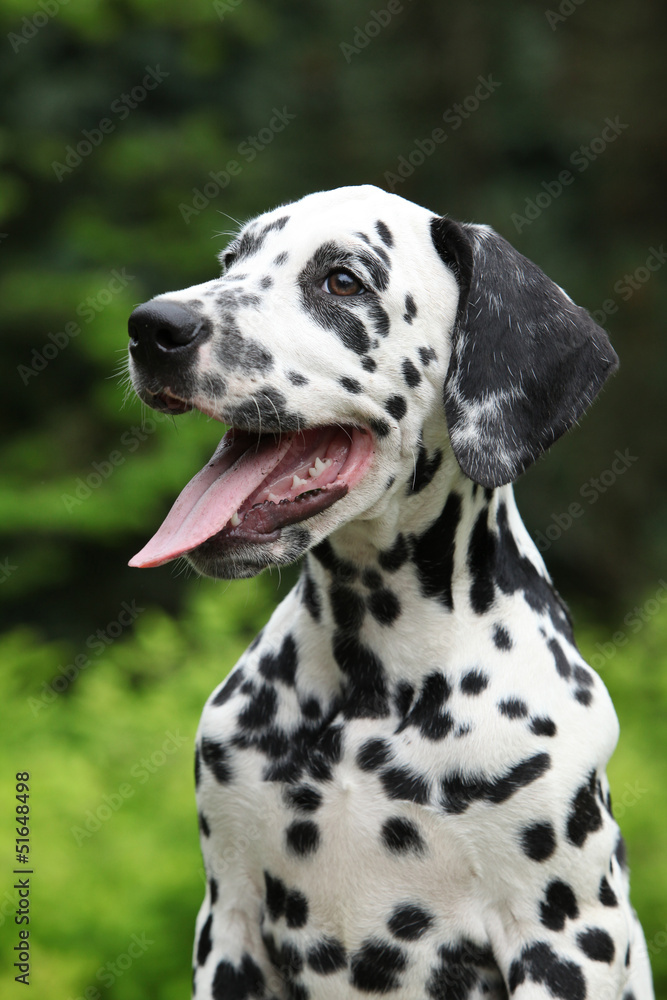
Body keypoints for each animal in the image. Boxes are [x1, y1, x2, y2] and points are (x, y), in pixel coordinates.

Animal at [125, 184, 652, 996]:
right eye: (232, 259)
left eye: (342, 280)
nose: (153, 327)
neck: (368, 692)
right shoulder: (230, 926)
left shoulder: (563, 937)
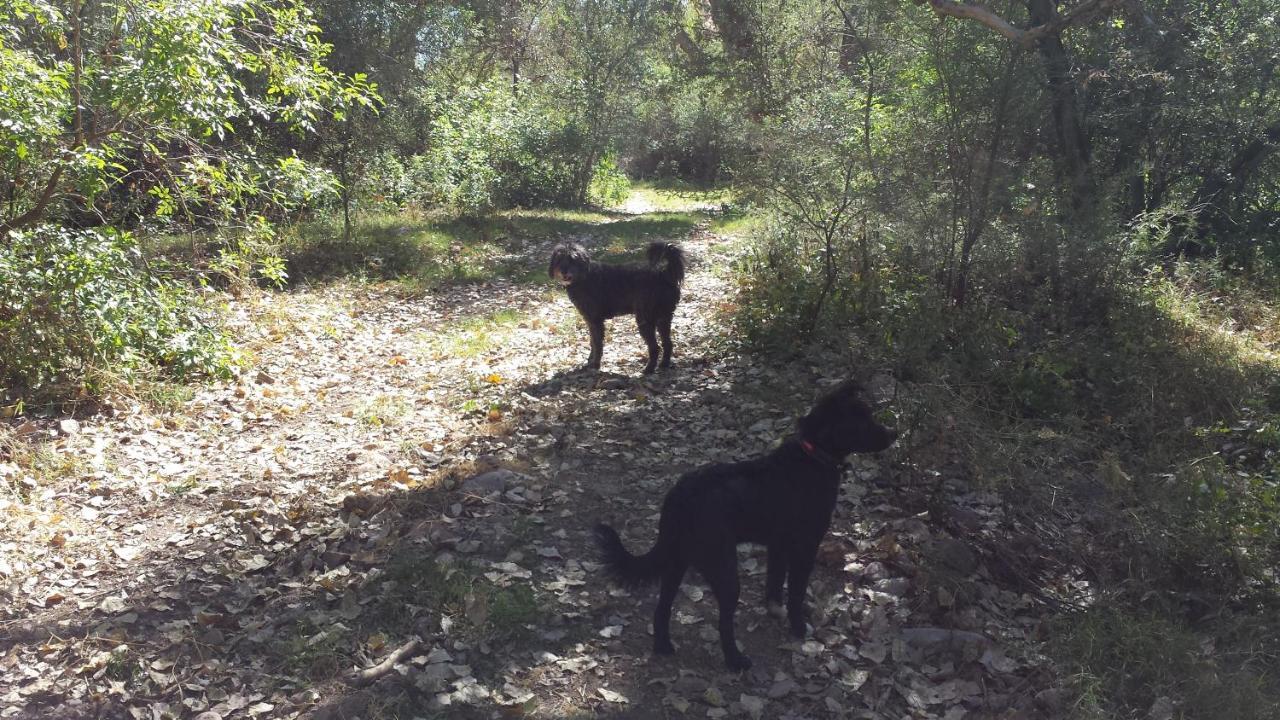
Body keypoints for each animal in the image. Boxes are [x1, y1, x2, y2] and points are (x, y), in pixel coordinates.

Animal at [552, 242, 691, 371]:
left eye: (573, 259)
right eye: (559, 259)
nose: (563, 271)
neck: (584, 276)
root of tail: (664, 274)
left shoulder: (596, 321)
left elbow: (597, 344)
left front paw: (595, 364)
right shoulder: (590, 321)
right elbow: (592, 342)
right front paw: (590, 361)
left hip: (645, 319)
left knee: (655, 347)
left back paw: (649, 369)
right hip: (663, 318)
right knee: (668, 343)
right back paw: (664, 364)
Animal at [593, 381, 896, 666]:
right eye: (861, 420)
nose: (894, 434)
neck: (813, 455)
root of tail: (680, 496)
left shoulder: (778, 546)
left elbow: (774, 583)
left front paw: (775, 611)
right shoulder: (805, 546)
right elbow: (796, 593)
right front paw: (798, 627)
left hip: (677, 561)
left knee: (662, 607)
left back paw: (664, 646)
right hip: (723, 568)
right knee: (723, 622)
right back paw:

**YOUR OBJECTIVE:** Pictures must not appear in the copy, which must otherwise match the listing exactly.

**TASK RESPONSE:**
Body keypoints for each animal in the image. Boxes are [x1, y1, x2, y2] and points are (x, y), in pixel coordinates.

Animal at [125, 184, 652, 996]:
right eye: (232, 259)
left eye: (342, 280)
nose: (153, 327)
neck: (368, 692)
right shoulder: (230, 926)
left shoulder: (563, 937)
Body keypoints for each animal in the image. Boxes are [x1, y1, x2, y2] and points are (x, y), in pixel coordinates.

Animal at [552, 242, 691, 371]:
left eye: (573, 259)
right eye: (559, 259)
nose: (563, 271)
neck: (584, 276)
root of tail: (664, 274)
left shoulder: (596, 321)
left elbow: (597, 344)
left front paw: (595, 364)
right shoulder: (590, 321)
right elbow: (592, 342)
right front paw: (590, 361)
left hip: (645, 319)
left knee: (655, 347)
left back paw: (649, 369)
right hip: (663, 318)
right knee: (668, 343)
right back paw: (664, 364)
Animal at [593, 381, 896, 666]:
right eye: (861, 420)
nose: (894, 434)
neck: (813, 455)
root of tail: (680, 496)
left shoulder: (778, 546)
left elbow: (774, 583)
left front paw: (775, 611)
right shoulder: (805, 546)
right elbow: (796, 593)
right front paw: (798, 627)
left hip: (677, 561)
left knee: (662, 607)
left back paw: (664, 646)
right hip: (723, 568)
right knee: (723, 622)
right back paw:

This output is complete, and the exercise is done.